According to the health practitioner, once one finds out that they are positive, it is important that they get linked into care immediately, which involves the Antiretroviral (ARV) therapy which decreases the viral load or the amount of the virus in the body.
She stressed that when the viral load in the body becomes undetectable, it also becomes intransmissible.
“It’s very, very, very important. I mean, today, we have no reason why a patient with HIV should die from the virus because we have care; we have treatment which has been reduced to one pill a day,” Dr. Peters said. “HIV is a contagious disease; COVID is a contagious disease. You can easily get COVID; it’s more virulent than HIV, but yet still there’s not that level of stigma and discrimination attached to COVID as HIV, and that really needs to change.”
Acting Coordinator, National HIV/AIDS Response Programme in Dominica, Lester Guye, echoed Dr. Peters’ concerns and pointed out that only 70-75 per cent of the people who test positive enroll into care.
“That is good but it can be better,” he said. “It means that the other 25 -30 per cent normally ends up at the hospital at some point and it’s because at that time, they will be presenting with AIDS-defining illnesses, which are a lot and cost us a lot more to treat and is a lot more challenging for clients because we have to do radical treatment to get them back to being virally suppressed?”
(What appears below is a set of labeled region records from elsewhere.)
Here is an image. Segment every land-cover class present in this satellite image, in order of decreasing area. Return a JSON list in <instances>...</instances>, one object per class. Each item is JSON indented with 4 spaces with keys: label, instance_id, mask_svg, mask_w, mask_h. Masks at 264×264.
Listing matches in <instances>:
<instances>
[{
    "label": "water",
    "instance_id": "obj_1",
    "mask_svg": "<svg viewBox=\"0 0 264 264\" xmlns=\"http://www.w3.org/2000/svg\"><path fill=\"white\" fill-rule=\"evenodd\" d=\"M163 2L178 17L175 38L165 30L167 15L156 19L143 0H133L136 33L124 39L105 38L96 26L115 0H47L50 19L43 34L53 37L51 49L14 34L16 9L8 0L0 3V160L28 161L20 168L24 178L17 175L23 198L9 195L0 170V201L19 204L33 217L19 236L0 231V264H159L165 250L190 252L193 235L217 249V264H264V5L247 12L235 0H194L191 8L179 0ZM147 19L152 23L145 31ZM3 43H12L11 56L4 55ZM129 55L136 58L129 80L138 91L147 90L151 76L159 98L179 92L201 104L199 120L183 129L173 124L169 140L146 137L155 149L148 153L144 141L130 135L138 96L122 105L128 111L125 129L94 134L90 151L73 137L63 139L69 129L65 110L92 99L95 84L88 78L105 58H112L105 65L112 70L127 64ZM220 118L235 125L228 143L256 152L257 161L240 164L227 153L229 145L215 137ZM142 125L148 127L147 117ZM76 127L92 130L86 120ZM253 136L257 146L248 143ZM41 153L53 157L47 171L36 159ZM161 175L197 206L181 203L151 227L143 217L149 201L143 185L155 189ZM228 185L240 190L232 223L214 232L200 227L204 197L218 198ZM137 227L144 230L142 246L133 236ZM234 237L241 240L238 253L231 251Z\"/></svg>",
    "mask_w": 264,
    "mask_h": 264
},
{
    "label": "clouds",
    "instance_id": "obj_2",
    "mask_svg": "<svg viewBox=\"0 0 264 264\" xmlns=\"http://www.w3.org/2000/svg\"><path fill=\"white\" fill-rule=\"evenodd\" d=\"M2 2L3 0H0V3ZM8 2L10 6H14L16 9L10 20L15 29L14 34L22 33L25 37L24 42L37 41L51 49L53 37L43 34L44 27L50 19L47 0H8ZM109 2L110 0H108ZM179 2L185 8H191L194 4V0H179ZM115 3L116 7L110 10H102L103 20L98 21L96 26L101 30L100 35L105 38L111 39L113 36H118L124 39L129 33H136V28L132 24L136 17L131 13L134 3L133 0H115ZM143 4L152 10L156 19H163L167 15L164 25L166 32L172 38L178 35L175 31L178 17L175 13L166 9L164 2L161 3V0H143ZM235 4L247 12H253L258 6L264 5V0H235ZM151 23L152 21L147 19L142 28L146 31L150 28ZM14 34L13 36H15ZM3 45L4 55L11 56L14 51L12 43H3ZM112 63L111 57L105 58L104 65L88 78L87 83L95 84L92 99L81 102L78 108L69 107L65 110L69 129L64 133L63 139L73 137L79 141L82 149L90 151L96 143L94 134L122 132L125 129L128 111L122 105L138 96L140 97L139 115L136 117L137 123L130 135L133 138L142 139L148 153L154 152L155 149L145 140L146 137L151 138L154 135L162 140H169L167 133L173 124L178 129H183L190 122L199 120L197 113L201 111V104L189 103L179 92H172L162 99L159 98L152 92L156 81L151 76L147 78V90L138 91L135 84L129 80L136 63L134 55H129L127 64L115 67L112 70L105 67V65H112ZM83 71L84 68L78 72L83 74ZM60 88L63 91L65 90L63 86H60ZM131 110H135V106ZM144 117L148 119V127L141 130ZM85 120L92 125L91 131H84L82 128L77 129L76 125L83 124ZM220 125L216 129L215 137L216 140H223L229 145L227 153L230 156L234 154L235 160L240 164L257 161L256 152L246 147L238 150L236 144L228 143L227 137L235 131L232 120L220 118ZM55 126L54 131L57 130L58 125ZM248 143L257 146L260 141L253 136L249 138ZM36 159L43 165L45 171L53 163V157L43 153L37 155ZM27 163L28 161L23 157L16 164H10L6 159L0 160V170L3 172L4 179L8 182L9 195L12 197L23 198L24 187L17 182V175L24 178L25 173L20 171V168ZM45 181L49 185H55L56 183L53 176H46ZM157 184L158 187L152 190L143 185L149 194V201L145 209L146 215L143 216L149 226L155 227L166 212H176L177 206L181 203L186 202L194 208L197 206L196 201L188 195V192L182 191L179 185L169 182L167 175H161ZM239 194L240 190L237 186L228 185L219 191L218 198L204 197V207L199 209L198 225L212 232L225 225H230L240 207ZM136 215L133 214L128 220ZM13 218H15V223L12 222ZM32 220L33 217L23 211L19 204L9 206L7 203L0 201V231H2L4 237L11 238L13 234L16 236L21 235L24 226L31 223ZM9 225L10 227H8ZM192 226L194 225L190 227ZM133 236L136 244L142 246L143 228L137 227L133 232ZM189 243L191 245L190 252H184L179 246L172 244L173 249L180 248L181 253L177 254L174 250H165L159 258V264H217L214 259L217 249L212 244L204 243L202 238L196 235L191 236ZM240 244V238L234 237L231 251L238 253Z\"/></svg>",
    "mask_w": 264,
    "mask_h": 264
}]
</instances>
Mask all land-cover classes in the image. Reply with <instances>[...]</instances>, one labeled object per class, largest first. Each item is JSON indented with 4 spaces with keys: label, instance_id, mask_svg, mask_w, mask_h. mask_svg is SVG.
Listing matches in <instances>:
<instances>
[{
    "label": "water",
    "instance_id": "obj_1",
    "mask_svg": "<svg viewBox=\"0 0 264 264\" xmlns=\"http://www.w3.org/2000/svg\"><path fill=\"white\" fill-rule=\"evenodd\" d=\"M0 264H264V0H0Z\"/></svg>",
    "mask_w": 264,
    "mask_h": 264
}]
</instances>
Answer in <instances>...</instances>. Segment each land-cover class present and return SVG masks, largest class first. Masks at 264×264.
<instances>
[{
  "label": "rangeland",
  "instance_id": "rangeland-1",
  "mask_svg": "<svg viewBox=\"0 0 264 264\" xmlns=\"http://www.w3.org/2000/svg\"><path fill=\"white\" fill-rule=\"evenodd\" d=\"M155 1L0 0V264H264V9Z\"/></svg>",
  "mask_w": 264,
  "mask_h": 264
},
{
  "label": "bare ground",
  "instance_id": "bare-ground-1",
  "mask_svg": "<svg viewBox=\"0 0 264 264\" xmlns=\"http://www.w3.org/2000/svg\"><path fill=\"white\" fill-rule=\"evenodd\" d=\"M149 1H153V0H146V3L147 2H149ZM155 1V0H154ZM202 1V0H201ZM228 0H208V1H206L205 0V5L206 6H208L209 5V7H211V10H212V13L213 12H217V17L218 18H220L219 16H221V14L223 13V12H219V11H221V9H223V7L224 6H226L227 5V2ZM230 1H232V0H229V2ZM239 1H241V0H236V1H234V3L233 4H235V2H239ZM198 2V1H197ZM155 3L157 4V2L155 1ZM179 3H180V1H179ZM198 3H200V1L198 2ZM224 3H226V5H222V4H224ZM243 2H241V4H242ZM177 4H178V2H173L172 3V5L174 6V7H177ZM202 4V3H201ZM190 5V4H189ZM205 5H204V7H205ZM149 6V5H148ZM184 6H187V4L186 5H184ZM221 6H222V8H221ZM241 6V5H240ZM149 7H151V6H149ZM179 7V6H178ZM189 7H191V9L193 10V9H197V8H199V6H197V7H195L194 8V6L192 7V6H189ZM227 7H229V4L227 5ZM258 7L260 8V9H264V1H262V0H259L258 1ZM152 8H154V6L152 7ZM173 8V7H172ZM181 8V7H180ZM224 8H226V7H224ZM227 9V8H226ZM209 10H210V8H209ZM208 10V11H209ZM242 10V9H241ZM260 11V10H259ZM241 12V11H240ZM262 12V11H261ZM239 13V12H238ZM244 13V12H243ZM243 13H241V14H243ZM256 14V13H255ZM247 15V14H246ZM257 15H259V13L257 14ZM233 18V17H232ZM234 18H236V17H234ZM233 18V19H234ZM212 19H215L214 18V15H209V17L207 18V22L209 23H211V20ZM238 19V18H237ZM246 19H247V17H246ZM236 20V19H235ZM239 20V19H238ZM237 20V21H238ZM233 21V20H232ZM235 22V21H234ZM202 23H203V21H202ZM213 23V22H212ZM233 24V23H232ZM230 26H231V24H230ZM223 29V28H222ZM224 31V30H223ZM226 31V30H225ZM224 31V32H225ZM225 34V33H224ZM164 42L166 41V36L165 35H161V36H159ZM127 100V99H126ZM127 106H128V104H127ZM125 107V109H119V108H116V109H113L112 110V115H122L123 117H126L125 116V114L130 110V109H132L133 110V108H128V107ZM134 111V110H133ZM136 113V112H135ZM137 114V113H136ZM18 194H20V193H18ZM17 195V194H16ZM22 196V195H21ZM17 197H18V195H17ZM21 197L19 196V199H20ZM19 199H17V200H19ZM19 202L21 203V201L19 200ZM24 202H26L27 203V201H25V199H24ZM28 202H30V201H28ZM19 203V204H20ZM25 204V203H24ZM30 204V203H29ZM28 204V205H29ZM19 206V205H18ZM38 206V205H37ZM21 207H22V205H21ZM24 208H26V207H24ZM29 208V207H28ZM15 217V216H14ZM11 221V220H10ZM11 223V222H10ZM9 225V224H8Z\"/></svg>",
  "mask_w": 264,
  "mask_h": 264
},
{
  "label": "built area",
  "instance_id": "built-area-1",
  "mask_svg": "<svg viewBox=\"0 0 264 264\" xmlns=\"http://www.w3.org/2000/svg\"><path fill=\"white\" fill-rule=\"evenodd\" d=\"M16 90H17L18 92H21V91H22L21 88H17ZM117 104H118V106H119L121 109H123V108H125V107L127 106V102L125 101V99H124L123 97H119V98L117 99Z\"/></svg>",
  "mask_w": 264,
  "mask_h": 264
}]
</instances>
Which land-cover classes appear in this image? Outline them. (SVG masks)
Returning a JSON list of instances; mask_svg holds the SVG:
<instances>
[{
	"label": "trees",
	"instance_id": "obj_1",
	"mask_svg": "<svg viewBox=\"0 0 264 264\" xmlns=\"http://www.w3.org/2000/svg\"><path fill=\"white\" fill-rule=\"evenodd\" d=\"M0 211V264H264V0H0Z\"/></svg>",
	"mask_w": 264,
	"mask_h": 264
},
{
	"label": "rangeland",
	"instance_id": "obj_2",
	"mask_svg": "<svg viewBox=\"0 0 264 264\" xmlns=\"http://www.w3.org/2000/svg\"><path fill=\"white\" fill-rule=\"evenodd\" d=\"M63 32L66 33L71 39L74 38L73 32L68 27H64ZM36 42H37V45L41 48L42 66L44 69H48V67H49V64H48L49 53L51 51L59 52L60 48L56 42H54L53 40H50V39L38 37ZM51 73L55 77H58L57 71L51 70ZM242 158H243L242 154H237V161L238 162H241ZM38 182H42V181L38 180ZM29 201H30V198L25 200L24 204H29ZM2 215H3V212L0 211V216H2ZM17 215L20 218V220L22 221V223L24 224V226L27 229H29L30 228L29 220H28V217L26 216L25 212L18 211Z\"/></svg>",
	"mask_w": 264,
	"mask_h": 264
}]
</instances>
Guye stated that throughout the years, the programme has made numerous strides locally such as being validated for elimination of mother and child transmission of HIV and congenital syphilis, the availability of medication with the concept of test and treat -meaning that as soon as you’re tested for HIV, and you decide that you want to start taking the medications, it’s available, as well as getting several patients on island to a state of being undetected, or virally suppressed.
He said the unit continues to provide psychological and social support for people who are HIV positive and has increased the pace at which results are delivered to those who come in to get tested.
There have been no detected positive cases for the year thus far, but Guye says that this may because of COVID-19, as the pandemic has curtailed the volume of testing which is typically done.
Although their usual month of activities has again been downscaled, the HIV/AIDS Programme still intends on raising awareness by posting on their social media pages and giving out information as well as commodities at their office.
Meanwhile, Minister of Health, Wellness and New Health Investment, Dr Irving McIntyre, has acknowledged that this year’s theme, ‘End Inequalities, End AIDS’ stresses that curbing the spread of many illnesses takes a community effort.
According to Dr. McIntyre, the goal of eliminating HIV and AIDS by 2030 is dependent not solely on our health systems but also on the citizens.
“You have a responsibility to treat others in a way that empowers them, a responsibility to get involved, and your involvement and attitude will impact the process of healthcare; impact us as we look to adopt a more Community-centered model of Care,” the Minister stated. “Great emphasis is being placed on ending stigma and discrimination and upscaling advocacy thus eradicating the inequalities that persist as it relates to health care, for clients and patients who are infected with HIV and AIDS.”
He said the government of Dominica’s will continue to lend the necessary support to make their quality of life as fulfilling as possible and called on organizations, individuals, businesses and institutions to join the fight to stamp out the inequalities that exist against these victims “so that they can continue to enjoy a good quality of life.”